The Electoral College, one of the most frequently misunderstood concepts of the United States' presidential election process, is the subject of a video on the U.S. government's Web site, www.America.gov. The video features commentary by the nation's leading scholars, including two Pepperdine professors: Dan Caldwell, Distinguished Professor of Political Science at Seaver College, and Ed Larson, Hugh and Hazel Darling Chair in Law at the Pepperdine School of Law.
The video, which is just over two minutes long, explains the complicated, representative system of the Electoral College and discusses its drawbacks and benefits in a format similar to VH1's pop-culture commentary shows.
Caldwell notes in the video, "On the ballot it looks like people are voting directly for the president and the vice president; they aren't."
Larson goes onto explain, "Instead of just choosing by popular vote, throughout the country, each state has a number of electoral votes. Then whoever wins the plurality of that state gets all the electoral votes. Whoever has the majority of the electoral votes, becomes president."

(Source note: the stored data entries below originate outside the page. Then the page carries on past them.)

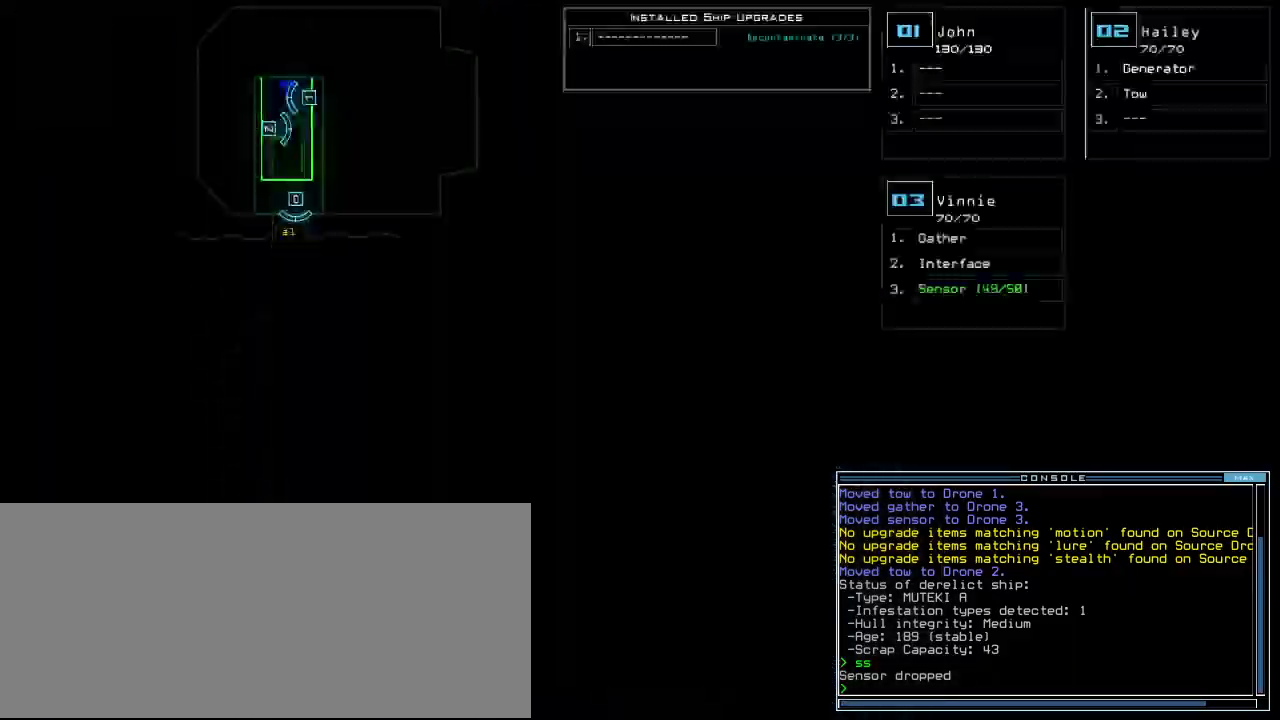
{"keys": [], "events": []}
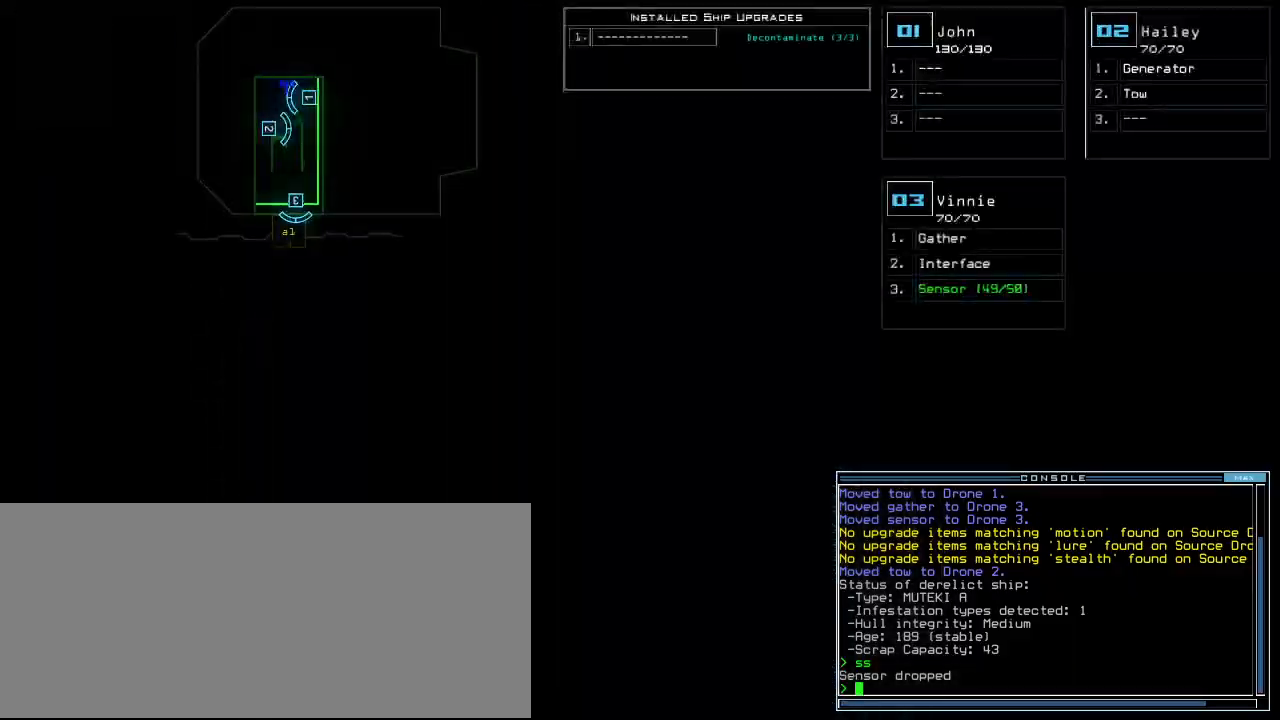
{"keys": [], "events": [[260, "space", "down"], [340, "space", "up"]]}
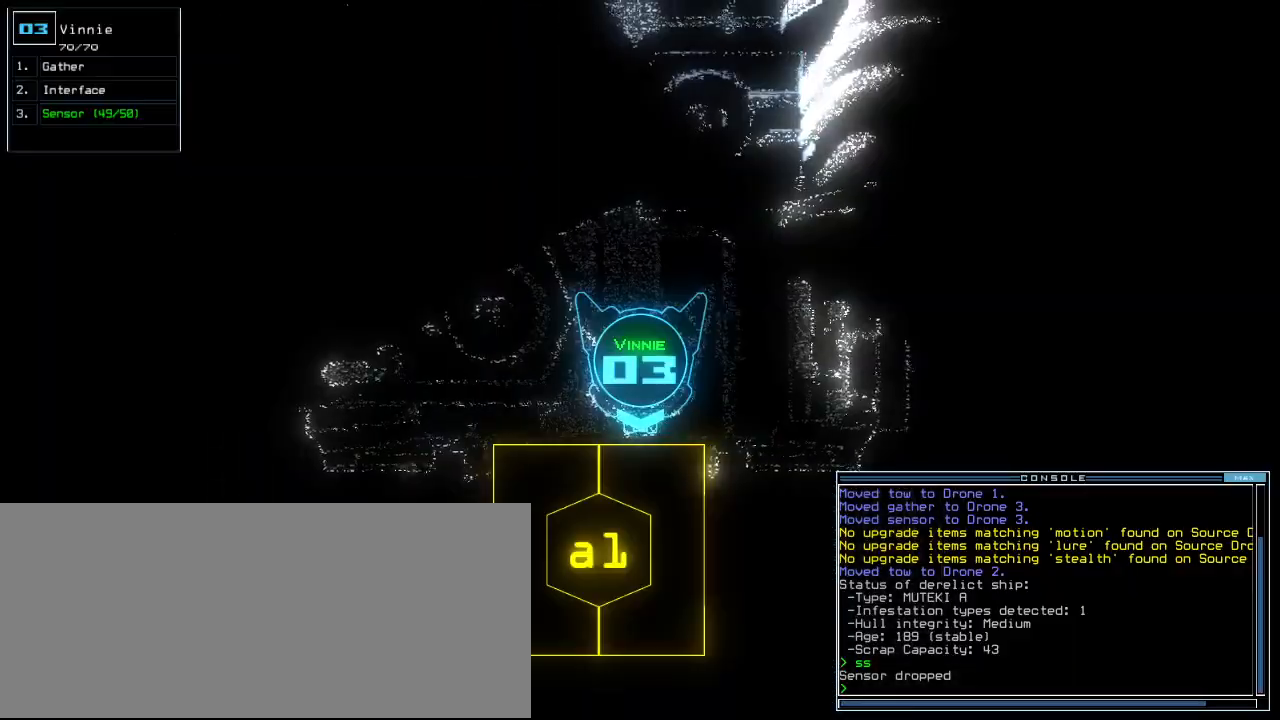
{"keys": [], "events": [[380, "l", "down"], [460, "l", "up"]]}
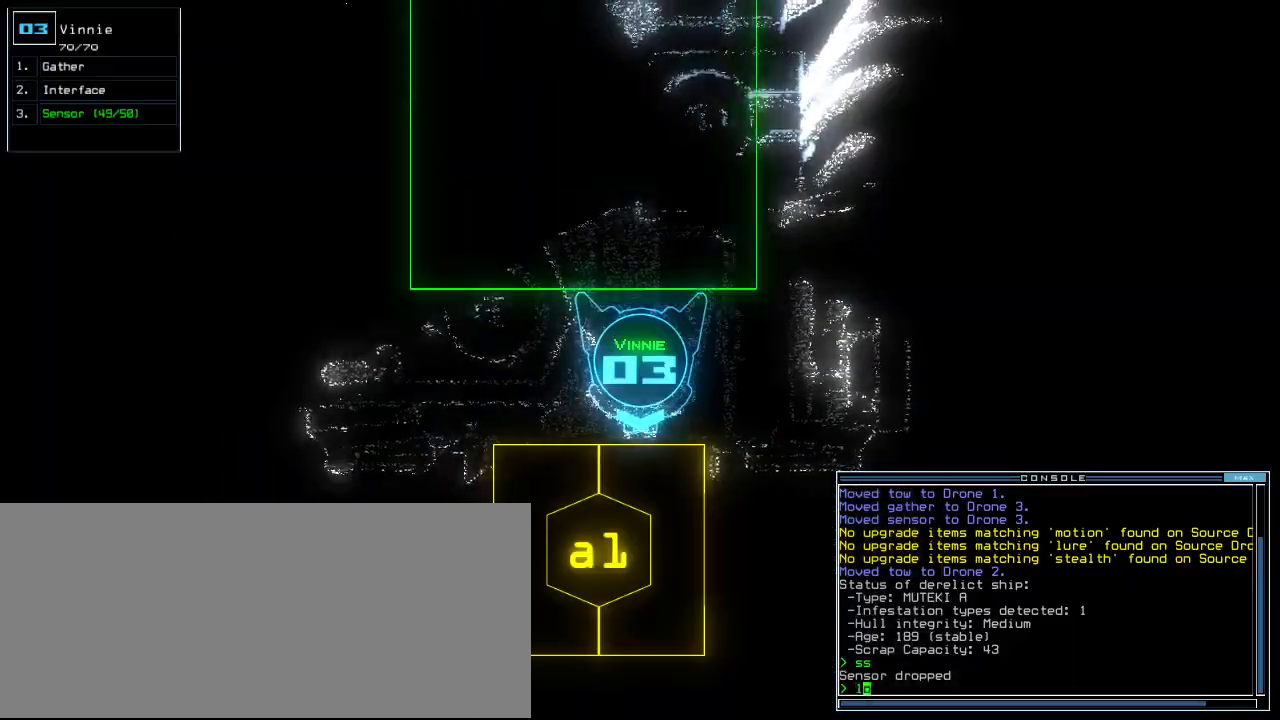
{"keys": [], "events": [[40, "o", "down"], [140, "o", "up"], [300, "return", "down"], [340, ".", "down"], [380, "return", "up"], [440, ".", "up"]]}
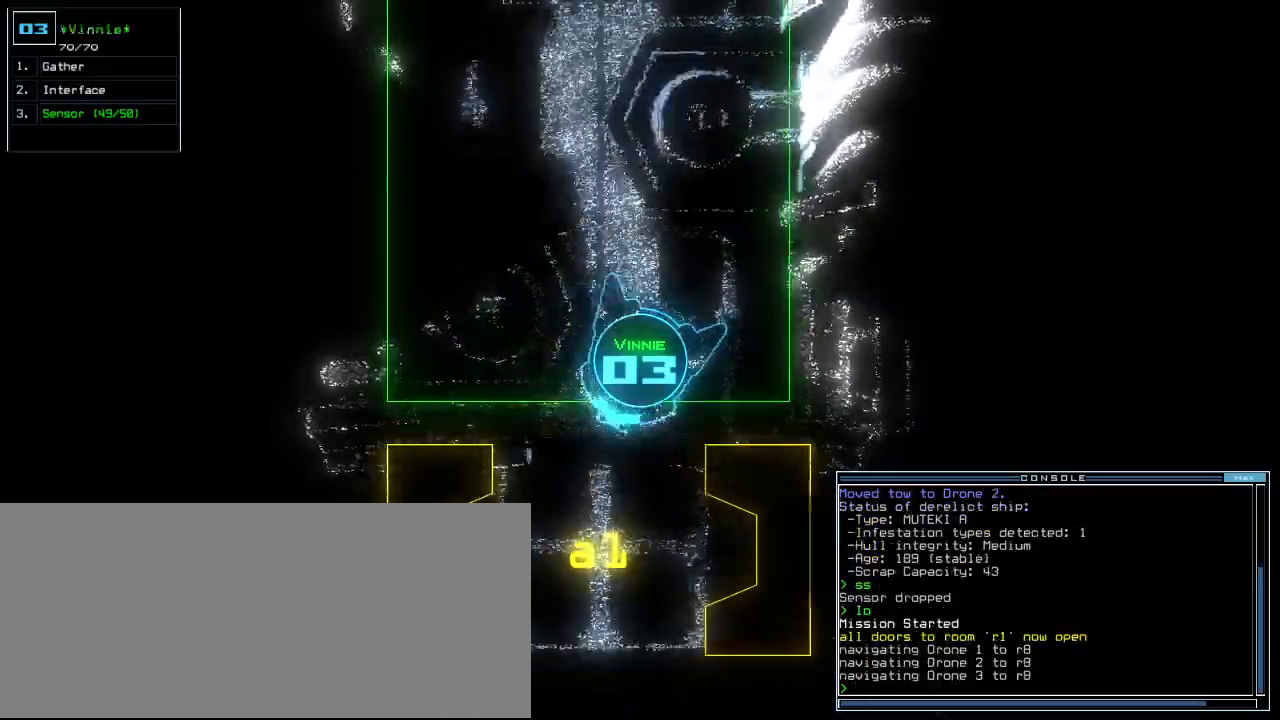
{"keys": ["up"], "events": [[20, "up", "down"], [360, "left", "down"], [480, "left", "up"]]}
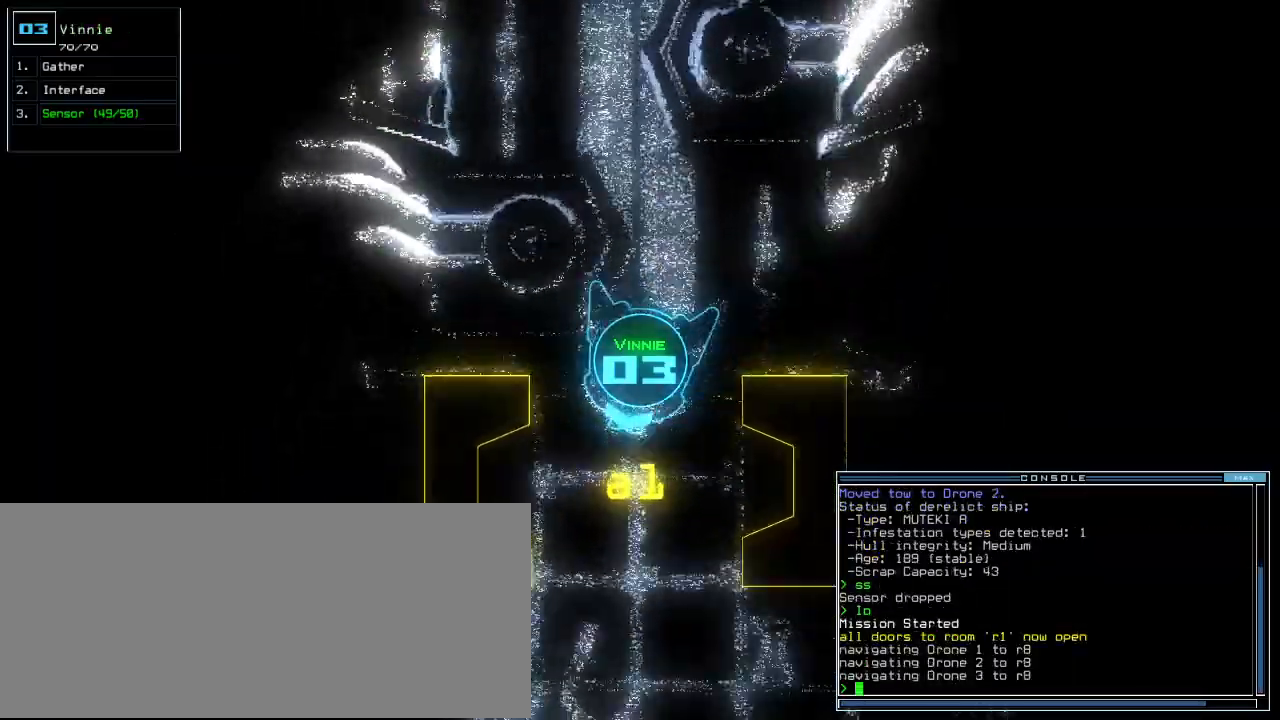
{"keys": ["up"], "events": [[80, "left", "down"], [140, "left", "up"], [380, "s", "down"], [460, "s", "up"]]}
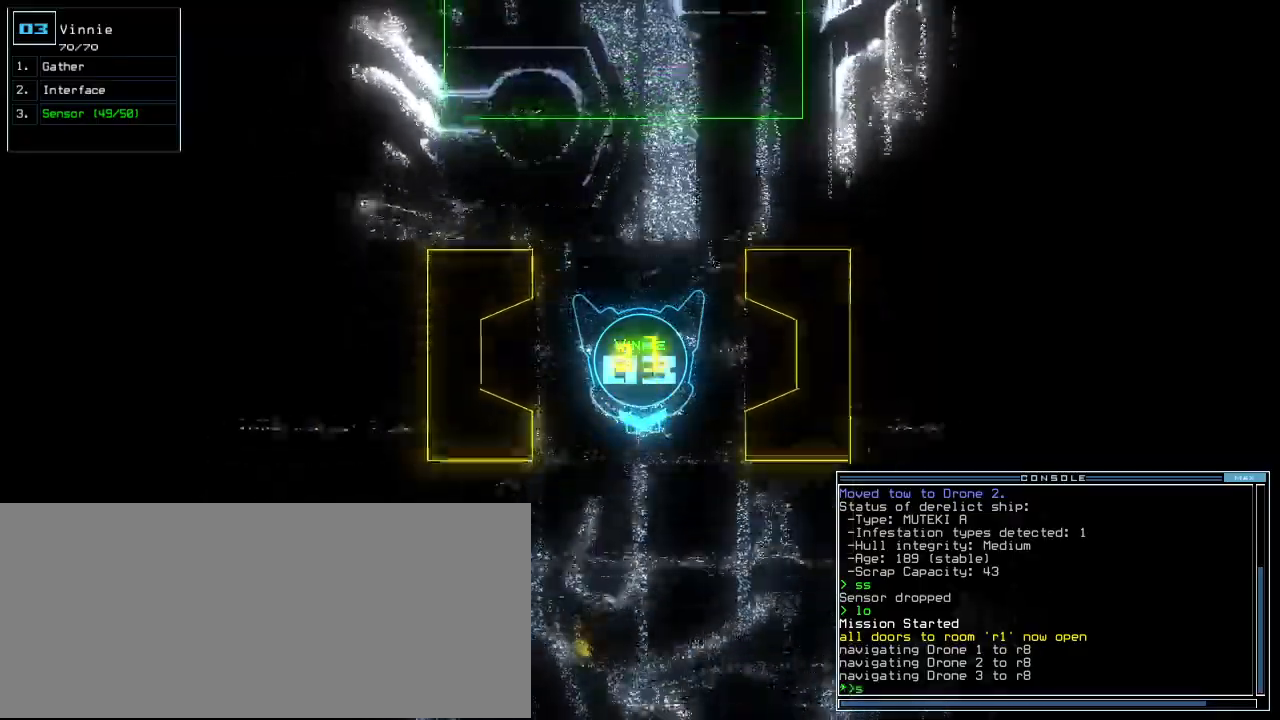
{"keys": ["up"], "events": [[20, "s", "down"], [100, "s", "up"], [320, "return", "down"], [420, "return", "up"]]}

Offering a bit of comic relief, Caldwell admits, "Even my fellow political scientists often have a hard time understanding it, and I do too!"
Larson says that he was happy to lend to the video in an effort to educate voters. "In America, the Electoral College chooses the president and the president sets the course of the nation's foreign policy. This video can help viewers to understand the nature of this peculiar devise for allocating enormous power that impacts everyone," he says.